INFORMATION SHOWN Block Start

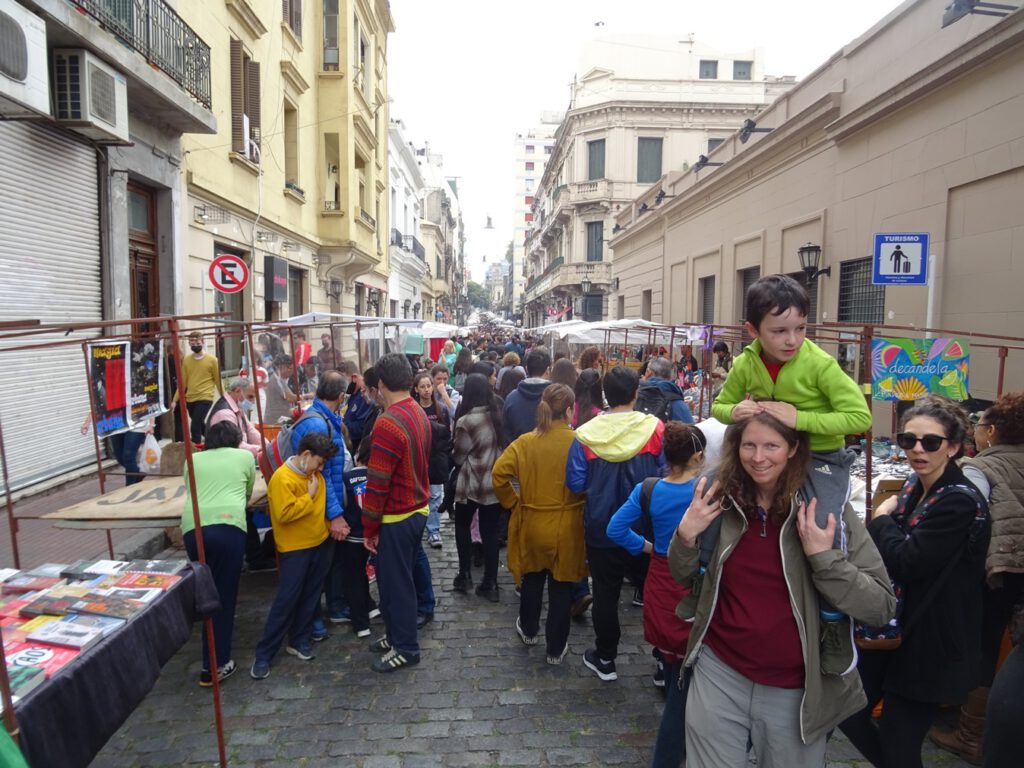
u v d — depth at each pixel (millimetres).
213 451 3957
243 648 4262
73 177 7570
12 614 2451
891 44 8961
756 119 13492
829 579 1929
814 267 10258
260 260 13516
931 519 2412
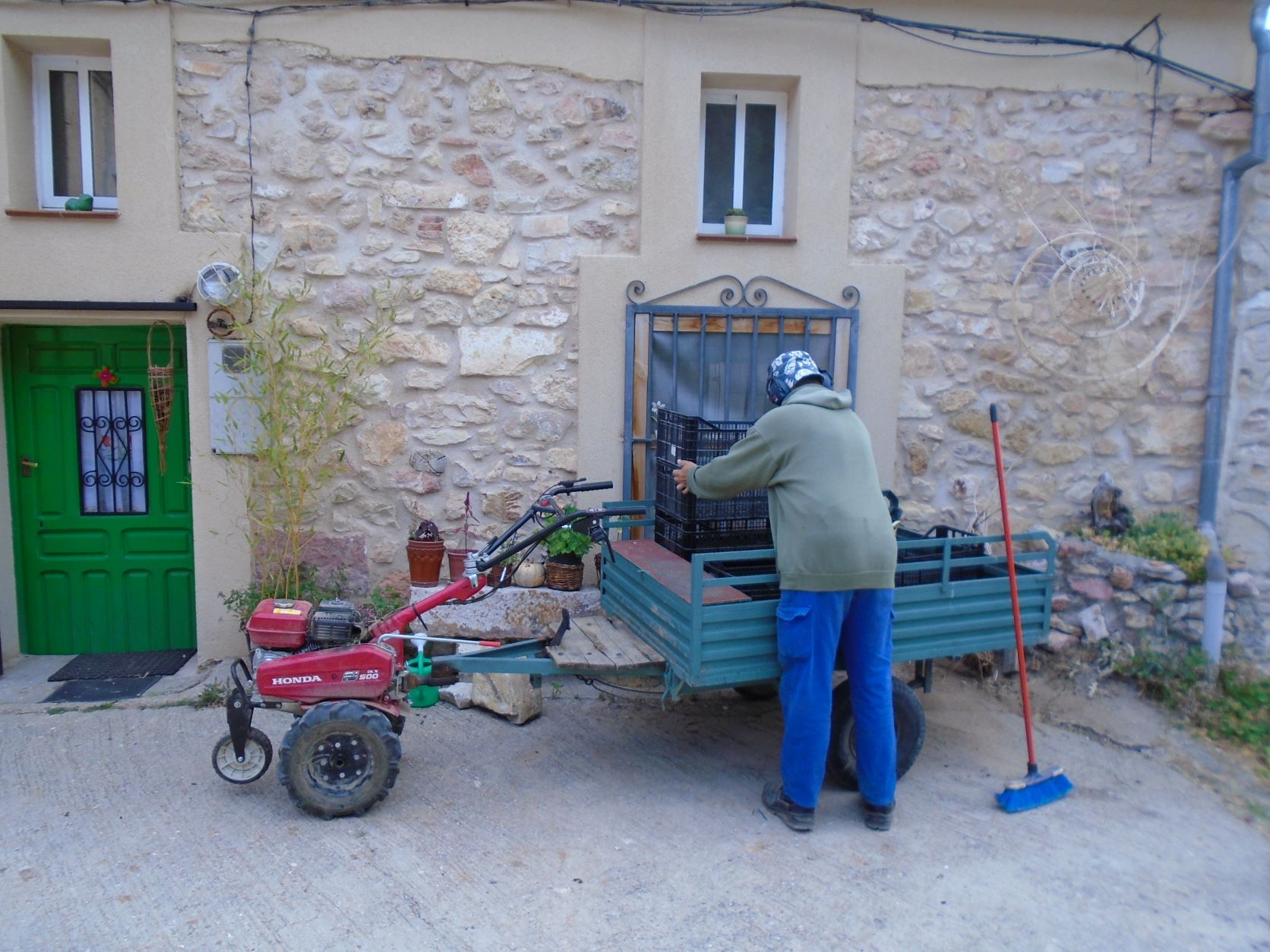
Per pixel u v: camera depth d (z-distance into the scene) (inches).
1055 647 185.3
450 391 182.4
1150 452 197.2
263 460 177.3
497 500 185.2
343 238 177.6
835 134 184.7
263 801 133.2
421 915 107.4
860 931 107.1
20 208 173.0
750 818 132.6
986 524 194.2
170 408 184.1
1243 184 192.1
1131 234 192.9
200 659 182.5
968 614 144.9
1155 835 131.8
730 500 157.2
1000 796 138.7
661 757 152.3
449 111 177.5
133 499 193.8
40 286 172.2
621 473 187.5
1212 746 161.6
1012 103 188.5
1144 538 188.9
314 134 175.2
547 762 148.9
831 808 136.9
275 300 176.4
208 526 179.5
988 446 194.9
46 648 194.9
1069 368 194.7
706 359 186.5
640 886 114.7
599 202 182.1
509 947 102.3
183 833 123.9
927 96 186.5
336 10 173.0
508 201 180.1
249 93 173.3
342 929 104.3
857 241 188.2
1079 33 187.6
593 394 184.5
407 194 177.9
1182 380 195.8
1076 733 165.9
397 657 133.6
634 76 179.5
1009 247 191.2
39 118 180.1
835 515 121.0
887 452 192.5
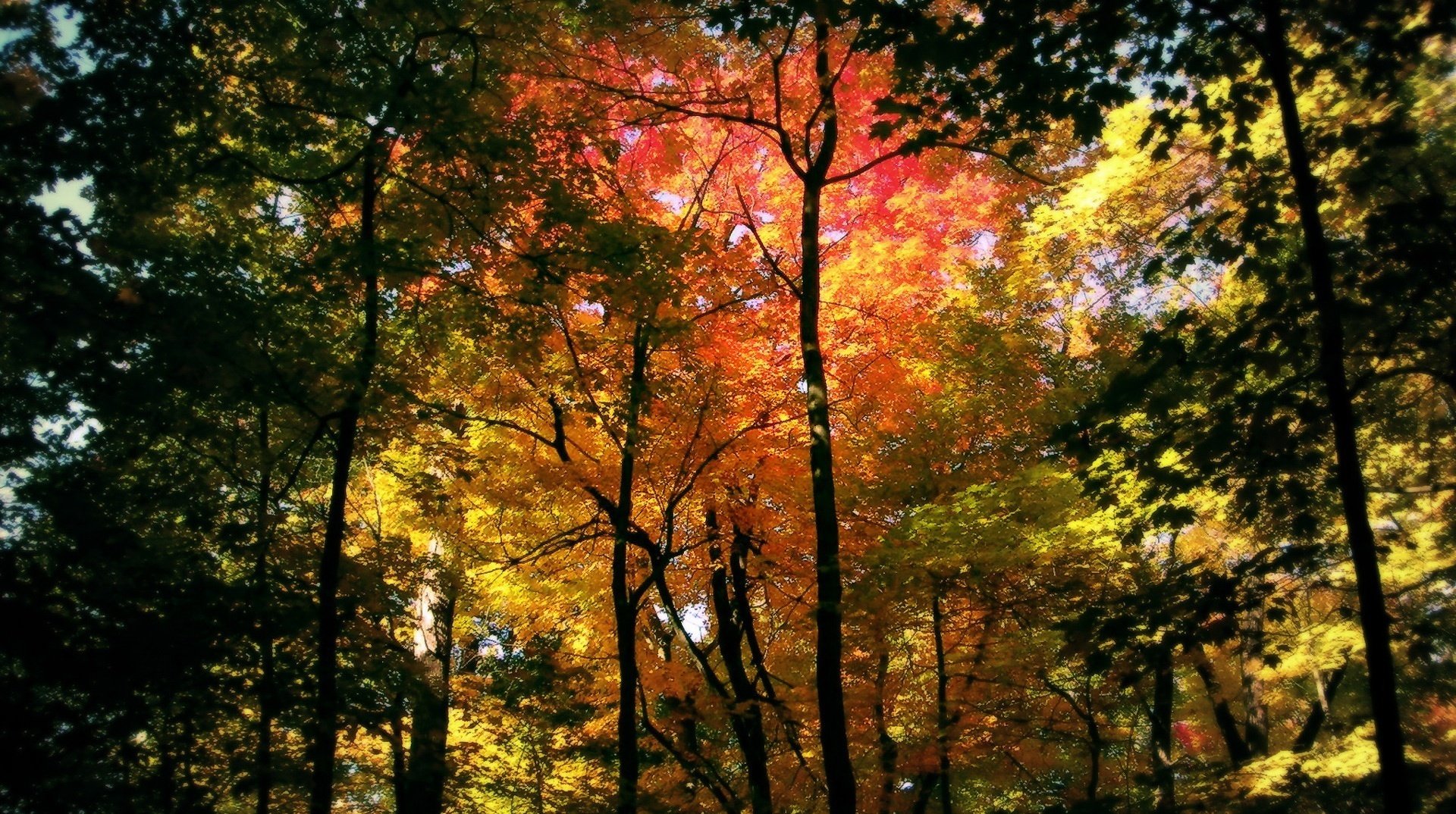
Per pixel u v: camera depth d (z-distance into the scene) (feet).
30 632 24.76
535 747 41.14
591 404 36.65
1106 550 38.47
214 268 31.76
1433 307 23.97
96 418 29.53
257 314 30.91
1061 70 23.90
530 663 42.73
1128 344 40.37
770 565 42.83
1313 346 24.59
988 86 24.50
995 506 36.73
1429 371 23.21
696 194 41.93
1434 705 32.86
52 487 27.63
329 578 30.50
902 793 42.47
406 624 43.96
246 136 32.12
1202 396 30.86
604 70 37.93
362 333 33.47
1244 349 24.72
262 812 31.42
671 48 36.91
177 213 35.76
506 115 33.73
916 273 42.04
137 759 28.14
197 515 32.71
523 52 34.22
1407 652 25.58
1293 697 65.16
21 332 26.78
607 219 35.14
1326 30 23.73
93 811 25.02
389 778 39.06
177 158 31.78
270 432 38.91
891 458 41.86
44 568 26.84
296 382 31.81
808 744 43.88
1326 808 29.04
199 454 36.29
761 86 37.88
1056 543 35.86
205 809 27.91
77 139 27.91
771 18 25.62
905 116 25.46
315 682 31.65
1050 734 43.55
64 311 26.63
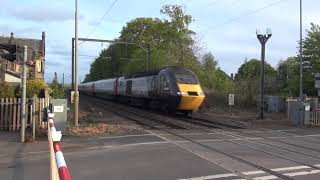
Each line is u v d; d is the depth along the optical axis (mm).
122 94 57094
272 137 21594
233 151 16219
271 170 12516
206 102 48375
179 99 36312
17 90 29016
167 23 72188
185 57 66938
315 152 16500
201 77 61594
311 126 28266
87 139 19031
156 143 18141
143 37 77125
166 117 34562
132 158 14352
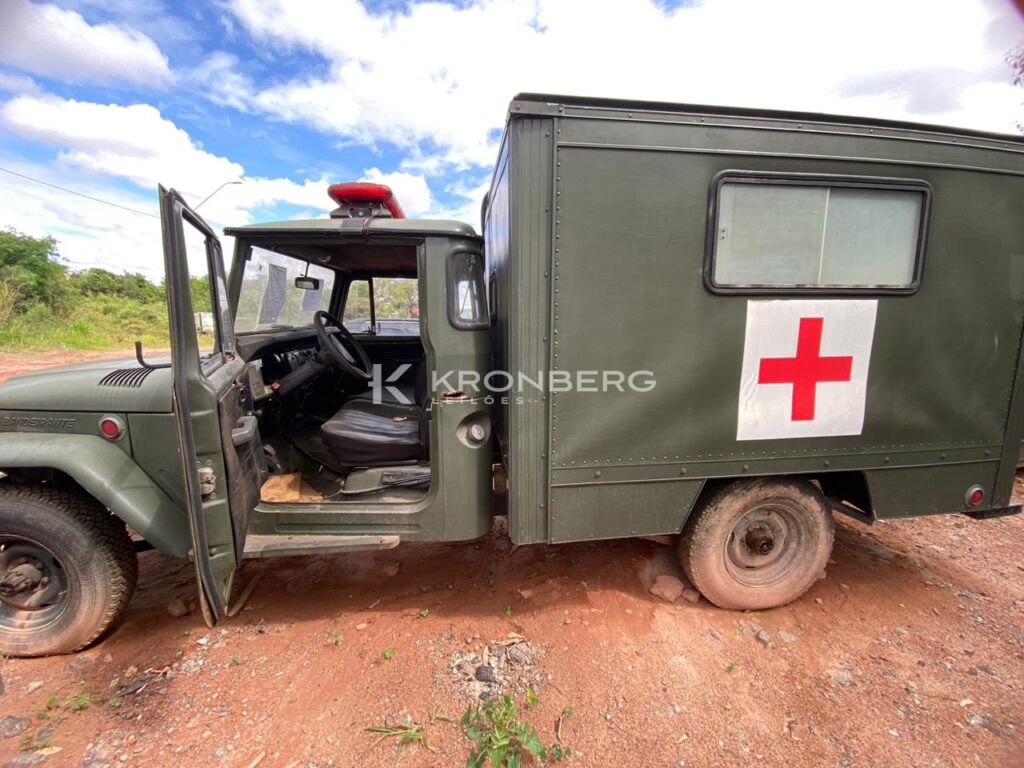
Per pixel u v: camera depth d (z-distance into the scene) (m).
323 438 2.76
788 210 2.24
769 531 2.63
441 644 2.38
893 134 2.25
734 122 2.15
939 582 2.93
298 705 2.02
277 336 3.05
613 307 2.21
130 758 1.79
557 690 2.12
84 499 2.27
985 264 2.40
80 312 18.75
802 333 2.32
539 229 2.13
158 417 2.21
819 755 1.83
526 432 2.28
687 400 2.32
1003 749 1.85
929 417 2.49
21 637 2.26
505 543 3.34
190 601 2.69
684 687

INFORMATION SHOWN Block End

#### WORK INSTRUCTION
Word for word, print every record, and leave out any picture.

#### OUTPUT OF THE EXERCISE
u v d — depth at each pixel (millimetres).
213 451 3957
243 648 4262
73 177 7570
12 614 2451
891 44 8961
756 119 13492
829 579 1929
814 267 10258
260 260 13516
931 519 2412
Per pixel u v: camera depth d (z-distance into the scene) (inches).
1055 647 185.3
450 391 182.4
1150 452 197.2
263 460 177.3
497 500 185.2
343 238 177.6
835 134 184.7
263 801 133.2
421 915 107.4
860 931 107.1
20 208 173.0
750 818 132.6
986 524 194.2
170 408 184.1
1243 184 192.1
1131 234 192.9
200 659 182.5
968 614 144.9
1155 835 131.8
730 500 157.2
1000 796 138.7
661 757 152.3
449 111 177.5
133 499 193.8
40 286 172.2
621 473 187.5
1212 746 161.6
1012 103 188.5
1144 538 188.9
314 134 175.2
547 762 148.9
831 808 136.9
275 300 176.4
208 526 179.5
988 446 194.9
46 648 194.9
1069 368 194.7
706 359 186.5
640 886 114.7
599 202 182.1
509 947 102.3
183 833 123.9
927 96 186.5
336 10 173.0
508 201 180.1
249 93 173.3
342 929 104.3
857 241 188.2
1079 33 187.6
593 394 184.5
407 194 177.9
1182 380 195.8
1076 733 165.9
397 657 133.6
634 76 179.5
1009 247 191.2
39 118 180.1
835 515 121.0
887 452 192.5
Per pixel u v: camera depth d (z-distance into the scene) (feet).
30 632 24.76
535 747 41.14
591 404 36.65
1106 550 38.47
214 268 31.76
1433 307 23.97
96 418 29.53
257 314 30.91
1061 70 23.90
530 663 42.73
1128 344 40.37
770 565 42.83
1313 346 24.59
988 86 24.50
995 506 36.73
1429 371 23.21
696 194 41.93
1434 705 32.86
52 487 27.63
329 578 30.50
902 793 42.47
406 624 43.96
246 136 32.12
1202 396 30.86
604 70 37.93
362 333 33.47
1244 349 24.72
262 812 31.42
671 48 36.91
177 213 35.76
506 115 33.73
916 273 42.04
137 759 28.14
197 515 32.71
523 52 34.22
1407 652 25.58
1293 697 65.16
21 332 26.78
607 219 35.14
1326 30 23.73
93 811 25.02
389 778 39.06
177 158 31.78
270 432 38.91
891 458 41.86
44 568 26.84
296 382 31.81
808 744 43.88
1326 808 29.04
199 454 36.29
761 86 37.88
1056 543 35.86
205 809 27.91
77 139 27.91
771 18 25.62
905 116 25.46
315 682 31.65
1050 734 43.55
64 311 26.63
Each line is u v d; d is the depth along the optical axis (mm).
122 94 57094
272 137 21594
233 151 16219
271 170 12516
206 102 48375
179 99 36312
17 90 29016
167 23 72188
185 57 66938
315 152 16500
201 77 61594
311 126 28266
87 139 19031
156 143 18141
143 37 77125
166 117 34562
132 158 14352
Per pixel u v: camera depth d (z-distance into the scene) (m).
323 438 2.76
788 210 2.24
769 531 2.63
441 644 2.38
893 134 2.25
734 122 2.15
939 582 2.93
298 705 2.02
277 336 3.05
613 307 2.21
130 758 1.79
557 690 2.12
84 499 2.27
985 264 2.40
80 312 18.75
802 333 2.32
539 229 2.13
158 417 2.21
819 755 1.83
526 432 2.28
687 400 2.32
1003 749 1.85
929 417 2.49
21 637 2.26
505 543 3.34
190 601 2.69
684 687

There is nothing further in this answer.